Material provided:
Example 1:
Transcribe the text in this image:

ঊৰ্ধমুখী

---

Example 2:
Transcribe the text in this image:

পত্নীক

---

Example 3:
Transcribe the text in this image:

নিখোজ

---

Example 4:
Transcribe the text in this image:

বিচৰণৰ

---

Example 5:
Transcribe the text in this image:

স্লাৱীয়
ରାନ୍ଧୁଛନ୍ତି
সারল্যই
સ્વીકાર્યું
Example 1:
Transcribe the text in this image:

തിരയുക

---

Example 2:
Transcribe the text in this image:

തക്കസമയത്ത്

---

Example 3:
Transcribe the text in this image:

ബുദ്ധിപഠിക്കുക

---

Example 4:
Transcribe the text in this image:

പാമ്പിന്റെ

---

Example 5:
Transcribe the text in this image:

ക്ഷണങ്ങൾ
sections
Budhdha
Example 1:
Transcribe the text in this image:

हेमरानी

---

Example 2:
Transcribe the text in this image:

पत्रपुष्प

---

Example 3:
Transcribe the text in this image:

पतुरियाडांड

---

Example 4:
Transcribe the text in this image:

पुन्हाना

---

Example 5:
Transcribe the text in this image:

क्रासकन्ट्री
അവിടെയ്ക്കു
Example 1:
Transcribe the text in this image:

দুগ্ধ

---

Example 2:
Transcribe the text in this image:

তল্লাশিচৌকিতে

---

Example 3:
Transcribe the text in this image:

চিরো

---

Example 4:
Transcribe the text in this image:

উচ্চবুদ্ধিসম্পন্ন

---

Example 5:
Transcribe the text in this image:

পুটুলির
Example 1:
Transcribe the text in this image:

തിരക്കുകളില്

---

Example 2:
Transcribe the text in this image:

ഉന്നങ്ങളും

What you are asked to do:
Return all of the entries above exactly as they stand.

Reply:
Example 1:
Transcribe the text in this image:

ঊৰ্ধমুখী

---

Example 2:
Transcribe the text in this image:

পত্নীক

---

Example 3:
Transcribe the text in this image:

নিখোজ

---

Example 4:
Transcribe the text in this image:

বিচৰণৰ

---

Example 5:
Transcribe the text in this image:

স্লাৱীয়
ରାନ୍ଧୁଛନ୍ତି
সারল্যই
સ્વીકાર્યું
Example 1:
Transcribe the text in this image:

തിരയുക

---

Example 2:
Transcribe the text in this image:

തക്കസമയത്ത്

---

Example 3:
Transcribe the text in this image:

ബുദ്ധിപഠിക്കുക

---

Example 4:
Transcribe the text in this image:

പാമ്പിന്റെ

---

Example 5:
Transcribe the text in this image:

ക്ഷണങ്ങൾ
sections
Budhdha
Example 1:
Transcribe the text in this image:

हेमरानी

---

Example 2:
Transcribe the text in this image:

पत्रपुष्प

---

Example 3:
Transcribe the text in this image:

पतुरियाडांड

---

Example 4:
Transcribe the text in this image:

पुन्हाना

---

Example 5:
Transcribe the text in this image:

क्रासकन्ट्री
അവിടെയ്ക്കു
Example 1:
Transcribe the text in this image:

দুগ্ধ

---

Example 2:
Transcribe the text in this image:

তল্লাশিচৌকিতে

---

Example 3:
Transcribe the text in this image:

চিরো

---

Example 4:
Transcribe the text in this image:

উচ্চবুদ্ধিসম্পন্ন

---

Example 5:
Transcribe the text in this image:

পুটুলির
Example 1:
Transcribe the text in this image:

തിരക്കുകളില്

---

Example 2:
Transcribe the text in this image:

ഉന്നങ്ങളും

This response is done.